▶ _WHAT TO WORK ON_: Only certain lines below are wanted: those starting at the line containing "PUBLIC WORKS/SEWER: Mr." and ending at the line containing "BUSINESS COMMUNITY &", both included, each retyped exactly.

▶ _DATA FOR THIS EXERCISE_:
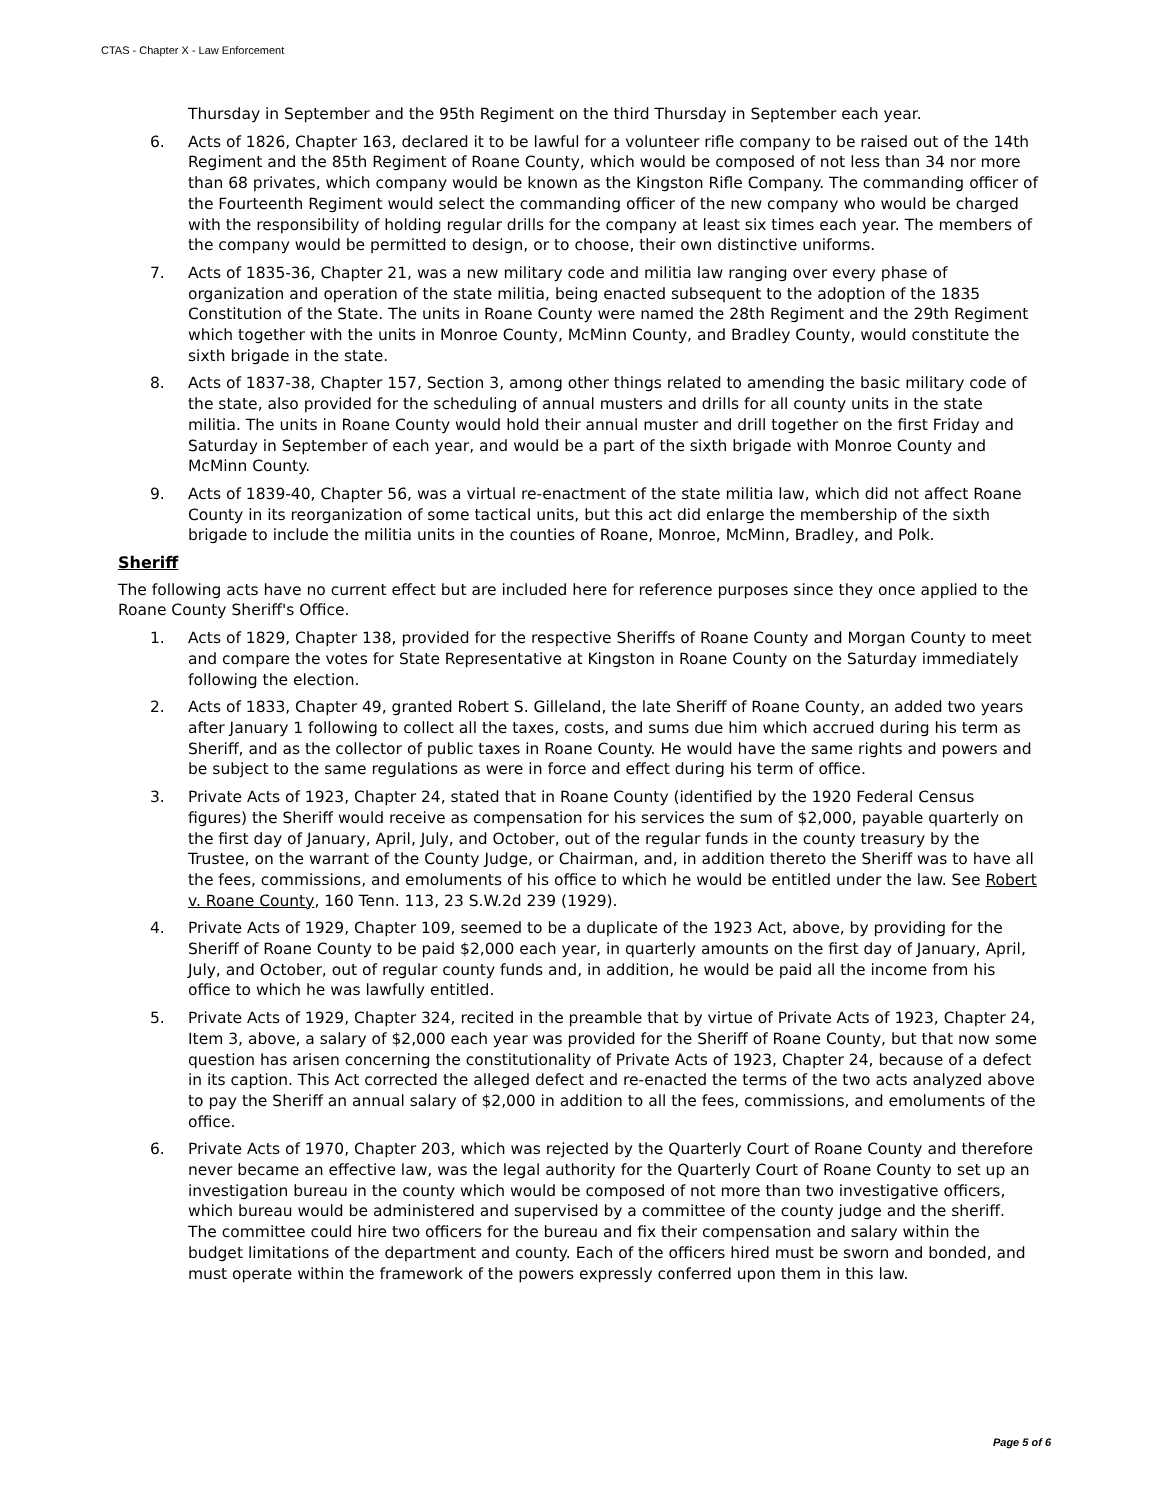CTAS - Chapter X - Law Enforcement
Thursday in September and the 95th Regiment on the third Thursday in September each year.
6. Acts of 1826, Chapter 163, declared it to be lawful for a volunteer rifle company to be raised out of the 14th Regiment and the 85th Regiment of Roane County, which would be composed of not less than 34 nor more than 68 privates, which company would be known as the Kingston Rifle Company. The commanding officer of the Fourteenth Regiment would select the commanding officer of the new company who would be charged with the responsibility of holding regular drills for the company at least six times each year. The members of the company would be permitted to design, or to choose, their own distinctive uniforms.
7. Acts of 1835-36, Chapter 21, was a new military code and militia law ranging over every phase of organization and operation of the state militia, being enacted subsequent to the adoption of the 1835 Constitution of the State. The units in Roane County were named the 28th Regiment and the 29th Regiment which together with the units in Monroe County, McMinn County, and Bradley County, would constitute the sixth brigade in the state.
8. Acts of 1837-38, Chapter 157, Section 3, among other things related to amending the basic military code of the state, also provided for the scheduling of annual musters and drills for all county units in the state militia. The units in Roane County would hold their annual muster and drill together on the first Friday and Saturday in September of each year, and would be a part of the sixth brigade with Monroe County and McMinn County.
9. Acts of 1839-40, Chapter 56, was a virtual re-enactment of the state militia law, which did not affect Roane County in its reorganization of some tactical units, but this act did enlarge the membership of the sixth brigade to include the militia units in the counties of Roane, Monroe, McMinn, Bradley, and Polk.
Sheriff
The following acts have no current effect but are included here for reference purposes since they once applied to the Roane County Sheriff's Office.
1. Acts of 1829, Chapter 138, provided for the respective Sheriffs of Roane County and Morgan County to meet and compare the votes for State Representative at Kingston in Roane County on the Saturday immediately following the election.
2. Acts of 1833, Chapter 49, granted Robert S. Gilleland, the late Sheriff of Roane County, an added two years after January 1 following to collect all the taxes, costs, and sums due him which accrued during his term as Sheriff, and as the collector of public taxes in Roane County. He would have the same rights and powers and be subject to the same regulations as were in force and effect during his term of office.
3. Private Acts of 1923, Chapter 24, stated that in Roane County (identified by the 1920 Federal Census figures) the Sheriff would receive as compensation for his services the sum of $2,000, payable quarterly on the first day of January, April, July, and October, out of the regular funds in the county treasury by the Trustee, on the warrant of the County Judge, or Chairman, and, in addition thereto the Sheriff was to have all the fees, commissions, and emoluments of his office to which he would be entitled under the law. See Robert v. Roane County, 160 Tenn. 113, 23 S.W.2d 239 (1929).
4. Private Acts of 1929, Chapter 109, seemed to be a duplicate of the 1923 Act, above, by providing for the Sheriff of Roane County to be paid $2,000 each year, in quarterly amounts on the first day of January, April, July, and October, out of regular county funds and, in addition, he would be paid all the income from his office to which he was lawfully entitled.
5. Private Acts of 1929, Chapter 324, recited in the preamble that by virtue of Private Acts of 1923, Chapter 24, Item 3, above, a salary of $2,000 each year was provided for the Sheriff of Roane County, but that now some question has arisen concerning the constitutionality of Private Acts of 1923, Chapter 24, because of a defect in its caption. This Act corrected the alleged defect and re-enacted the terms of the two acts analyzed above to pay the Sheriff an annual salary of $2,000 in addition to all the fees, commissions, and emoluments of the office.
6. Private Acts of 1970, Chapter 203, which was rejected by the Quarterly Court of Roane County and therefore never became an effective law, was the legal authority for the Quarterly Court of Roane County to set up an investigation bureau in the county which would be composed of not more than two investigative officers, which bureau would be administered and supervised by a committee of the county judge and the sheriff. The committee could hire two officers for the bureau and fix their compensation and salary within the budget limitations of the department and county. Each of the officers hired must be sworn and bonded, and must operate within the framework of the powers expressly conferred upon them in this law.
Page 5 of 6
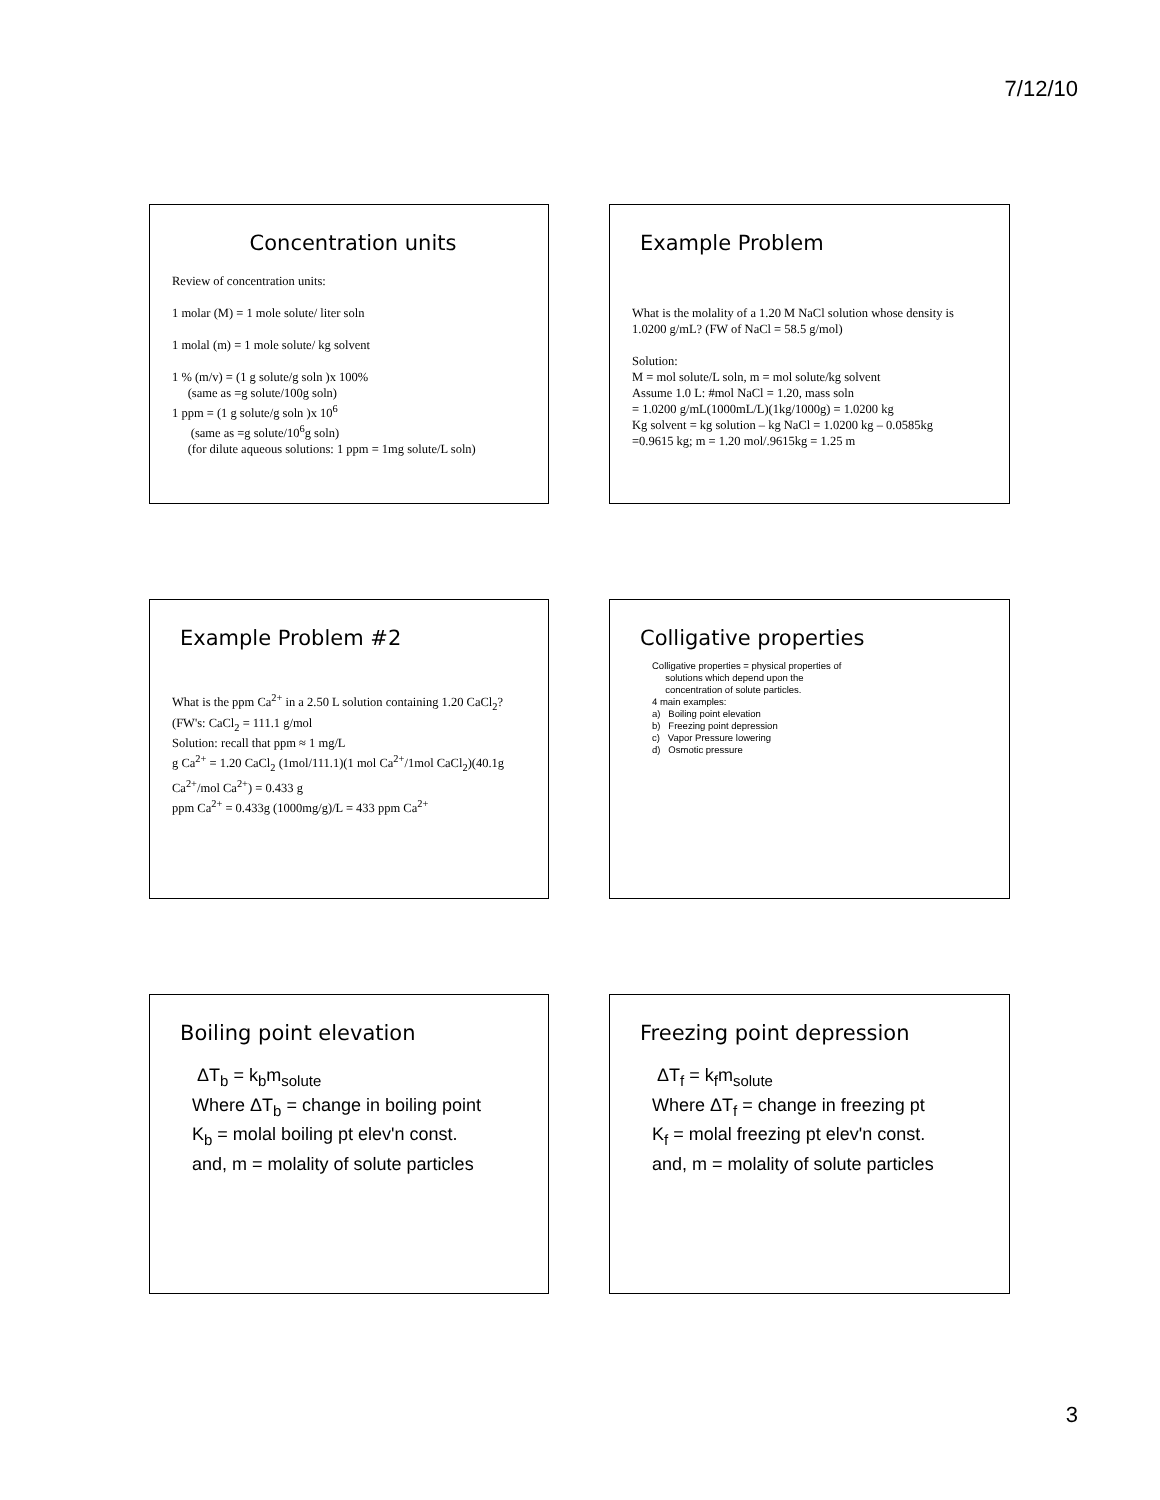7/12/10
Concentration units
Review of concentration units:
1 molar (M) = 1 mole solute/ liter soln
1 molal (m) = 1 mole solute/ kg solvent
1 % (m/v) = (1 g solute/g soln )x 100%
(same as =g solute/100g soln)
1 ppm = (1 g solute/g soln )x 10<sup>6</sup>
(same as =g solute/10<sup>6</sup>g soln)
(for dilute aqueous solutions: 1 ppm = 1mg solute/L soln)
Example Problem
What is the molality of a 1.20 M NaCl solution whose density is 1.0200 g/mL? (FW of NaCl = 58.5 g/mol)
Solution:
M = mol solute/L soln, m = mol solute/kg solvent
Assume 1.0 L: #mol NaCl = 1.20, mass soln
= 1.0200 g/mL(1000mL/L)(1kg/1000g) = 1.0200 kg
Kg solvent = kg solution – kg NaCl = 1.0200 kg – 0.0585kg
=0.9615 kg; m = 1.20 mol/.9615kg = 1.25 m
Example Problem #2
What is the ppm Ca<sup>2+</sup> in a 2.50 L solution containing 1.20 CaCl<sub>2</sub>?
(FW's: CaCl<sub>2</sub> = 111.1 g/mol
Solution: recall that ppm ≈ 1 mg/L
g Ca<sup>2+</sup> = 1.20 CaCl<sub>2</sub> (1mol/111.1)(1 mol Ca<sup>2+</sup>/1mol CaCl<sub>2</sub>)(40.1g Ca<sup>2+</sup>/mol Ca<sup>2+</sup>) = 0.433 g
ppm Ca<sup>2+</sup> = 0.433g (1000mg/g)/L = 433 ppm Ca<sup>2+</sup>
Colligative properties
Colligative properties = physical properties of
solutions which depend upon the
concentration of solute particles.
4 main examples:
a) Boiling point elevation
b) Freezing point depression
c) Vapor Pressure lowering
d) Osmotic pressure
Boiling point elevation
ΔT<sub>b</sub> = k<sub>b</sub>m<sub>solute</sub>
Where ΔT<sub>b</sub> = change in boiling point
K<sub>b</sub> = molal boiling pt elev'n const.
and, m = molality of solute particles
Freezing point depression
ΔT<sub>f</sub> = k<sub>f</sub>m<sub>solute</sub>
Where ΔT<sub>f</sub> = change in freezing pt
K<sub>f</sub> = molal freezing pt elev'n const.
and, m = molality of solute particles
3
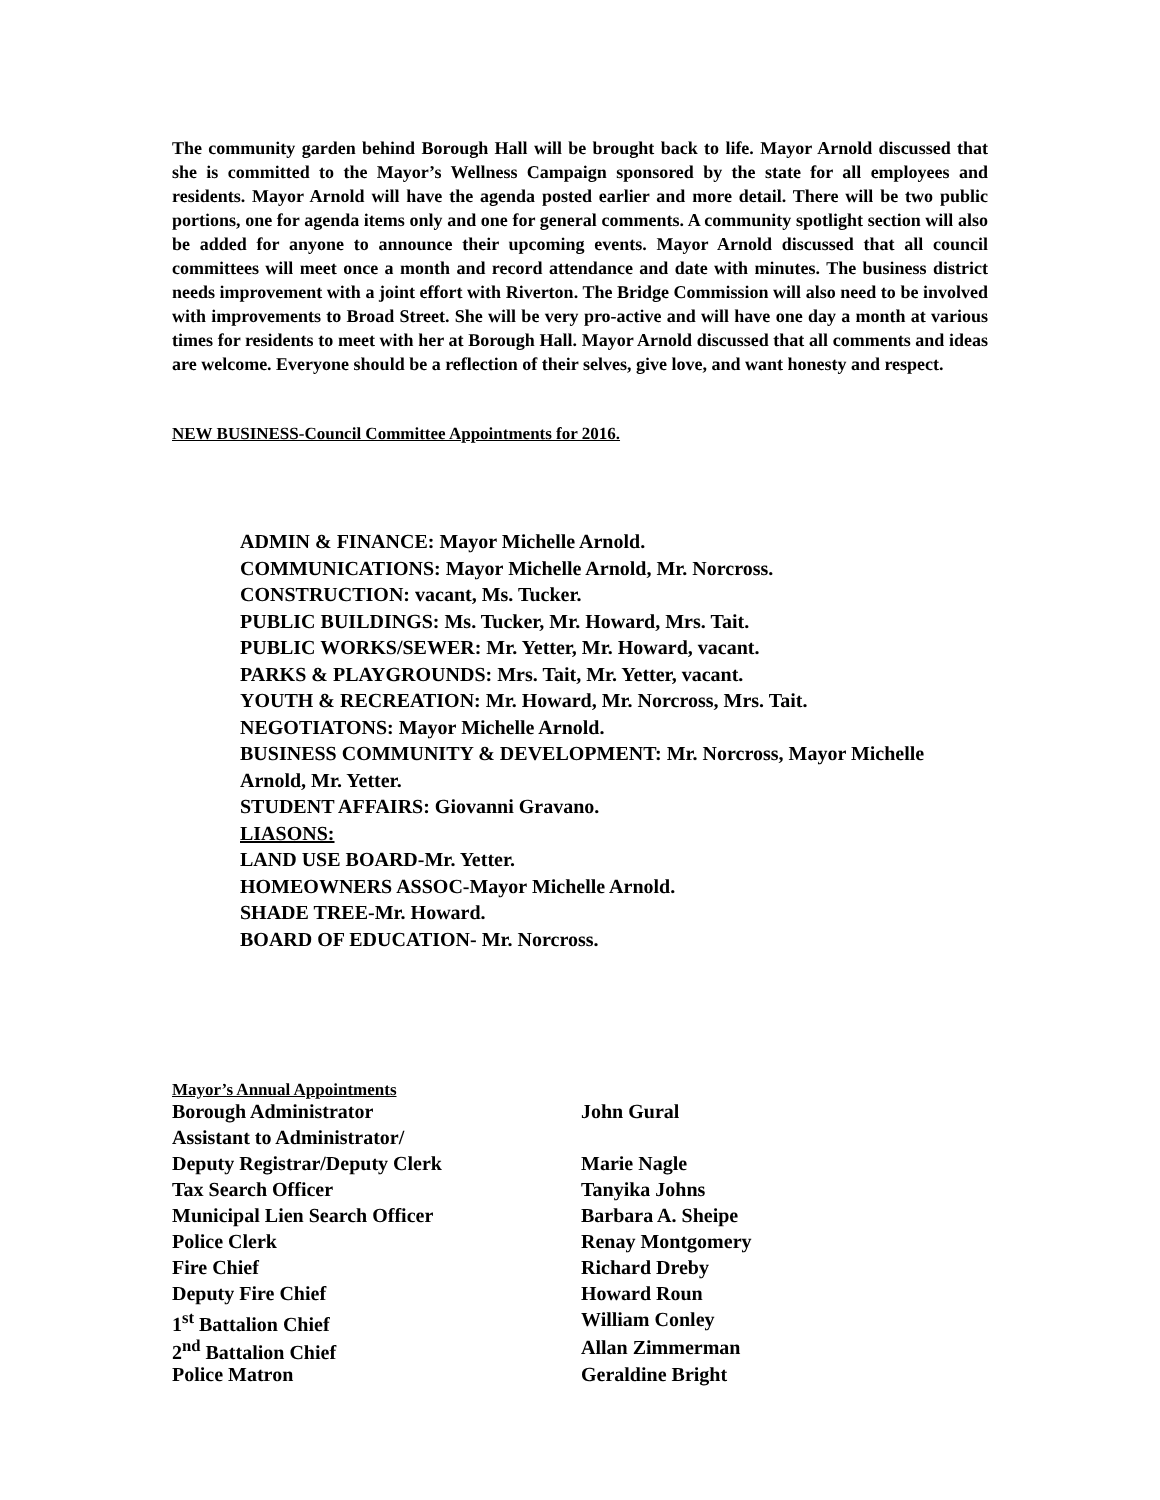The community garden behind Borough Hall will be brought back to life. Mayor Arnold discussed that she is committed to the Mayor’s Wellness Campaign sponsored by the state for all employees and residents. Mayor Arnold will have the agenda posted earlier and more detail. There will be two public portions, one for agenda items only and one for general comments. A community spotlight section will also be added for anyone to announce their upcoming events. Mayor Arnold discussed that all council committees will meet once a month and record attendance and date with minutes. The business district needs improvement with a joint effort with Riverton. The Bridge Commission will also need to be involved with improvements to Broad Street. She will be very pro-active and will have one day a month at various times for residents to meet with her at Borough Hall. Mayor Arnold discussed that all comments and ideas are welcome. Everyone should be a reflection of their selves, give love, and want honesty and respect.
NEW BUSINESS-Council Committee Appointments for 2016.
ADMIN & FINANCE: Mayor Michelle Arnold.
COMMUNICATIONS: Mayor Michelle Arnold, Mr. Norcross.
CONSTRUCTION: vacant, Ms. Tucker.
PUBLIC BUILDINGS: Ms. Tucker, Mr. Howard, Mrs. Tait.
PUBLIC WORKS/SEWER: Mr. Yetter, Mr. Howard, vacant.
PARKS & PLAYGROUNDS: Mrs. Tait, Mr. Yetter, vacant.
YOUTH & RECREATION: Mr. Howard, Mr. Norcross, Mrs. Tait.
NEGOTIATONS: Mayor Michelle Arnold.
BUSINESS COMMUNITY & DEVELOPMENT: Mr. Norcross, Mayor Michelle Arnold, Mr. Yetter.
STUDENT AFFAIRS: Giovanni Gravano.
LIASONS:
LAND USE BOARD-Mr. Yetter.
HOMEOWNERS ASSOC-Mayor Michelle Arnold.
SHADE TREE-Mr. Howard.
BOARD OF EDUCATION- Mr. Norcross.
Mayor’s Annual Appointments
| Borough Administrator | John Gural |
| Assistant to Administrator/ | |
| Deputy Registrar/Deputy Clerk | Marie Nagle |
| Tax Search Officer | Tanyika Johns |
| Municipal Lien Search Officer | Barbara A. Sheipe |
| Police Clerk | Renay Montgomery |
| Fire Chief | Richard Dreby |
| Deputy Fire Chief | Howard Roun |
| 1<sup>st</sup> Battalion Chief | William Conley |
| 2<sup>nd</sup> Battalion Chief | Allan Zimmerman |
| Police Matron | Geraldine Bright |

▶ _TASK RESPONSE_:
PUBLIC WORKS/SEWER: Mr. Yetter, Mr. Howard, vacant.
PARKS & PLAYGROUNDS: Mrs. Tait, Mr. Yetter, vacant.
YOUTH & RECREATION: Mr. Howard, Mr. Norcross, Mrs. Tait.
NEGOTIATONS: Mayor Michelle Arnold.
BUSINESS COMMUNITY & DEVELOPMENT: Mr. Norcross, Mayor Michelle Arnold, Mr. Yetter.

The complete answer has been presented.